SBF’s evasiveness undermines his case on cusp of final arguments
Sam Bankman-Fried, founder of FTX. (Photo: Sarah Silbiger / Bloomberg via Getty Images)

After weeks listening to the government’s criminal case against him, Sam Bankman-Fried finally got his chance to respond from the witness stand. But once prosecutors took charge, the FTX co-founder didn’t fare well, appearing vague and sometimes evasive in front of a jury on the cusp of deciding his fate. 

Over two days, federal prosecutor Danielle Sassoon subjected Bankman-Fried to a painstaking cross examination, confronting the former King of Crypto with his voluminous public statements about FTX’s collapse, his humble boy genius persona and his ties to politicians and celebrities. 

He repeatedly quibbled with the wording of statements, or denied saying them at all. One after another, Sassoon pulled up news stories, interviews and Bankman-Fried’s own tweets to show what he really said.

Much of the case revolves around the relationship between companies Bankman-Fried founded, FTX and sister hedge fund Alameda Research. Both entities spiralled into bankruptcy in November 2022, allegedly exposing a yearslong misappropriation of funds at one of the world’s largest cryptocurrency exchanges. 

The prosecutor presented a chart showing how Alameda spent $11.3-billion in FTX customer funds. Bankman-Fried attempted to say he didn’t agree with the chart and Sassoon pressed him for a yes or no answer. 

“I am not asking you whether you think the exhibit is correct,” Sassoon said. 

“That’s correct,” Bankman-Fried replied. During testy exchanges like these, two jurors were seen smiling and exchanging glances. 

Final evidence

The 31-year-old danced around his answers as he wrapped up day three of his testimony in his fraud trial in Manhattan on Tuesday. His evidence will be the last the jury hears before it begins deliberations, possibly later this week. 

His decision to testify — an unusual move for a white collar defendant — was viewed as the only viable option after five former FTX employees and friends testified and accused him of masterminding a multibillion dollar fraud at FTX. 

“For him it was worth the gamble. He is trying to hang the jury and if you can get one person who buys into his version of events, then it’s worth it,” said Josh Naftalis, a former federal prosecutor. “He needed to take the punches so he could tell his side of the story.”

Sassoon pressed Bankman-Fried on why he didn’t try to figure out who spent $8 billion in customer funds at Alameda. Bankman-Fried said he was not interested in attributing blame and couldn’t recall specific employees.

“So it’s your testimony that while you were CEO of Alameda, some unknown people spent $8 billion without your knowledge,” Sassoon asked. Bankman-Fried denied that was his testimony.

Read more: The Mystery of TFX’s Missing $9bn Unravelled at SBF Trial

On the stand, Bankman-Fried distanced himself from day-to-day decisions at Alameda, which he officially stepped down from running in 2021. Even when he was the boss, it “was not my memory” that he authorised the spending of FTX customer funds. He did confirm he made key decisions about some of Alameda’s major venture investments, including in hedge fund Modulo Capital and investment firm K5.

What is being asked - Rewrite the passage of the SBF trial article starting with "His decision to" and going on through "recall specific employees.", putting "risk" in place of "gamble".

Data below -
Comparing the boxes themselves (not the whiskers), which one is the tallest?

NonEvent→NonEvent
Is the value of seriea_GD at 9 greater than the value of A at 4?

Result below -
His decision to testify — an unusual move for a white collar defendant — was viewed as the only viable option after five former FTX employees and friends testified and accused him of masterminding a multibillion dollar fraud at FTX. 

“For him it was worth the risk. He is trying to hang the jury and if you can get one person who buys into his version of events, then it’s worth it,” said Josh Naftalis, a former federal prosecutor. “He needed to take the punches so he could tell his side of the story.”

Sassoon pressed Bankman-Fried on why he didn’t try to figure out who spent $8 billion in customer funds at Alameda. Bankman-Fried said he was not interested in attributing blame and couldn’t recall specific employees.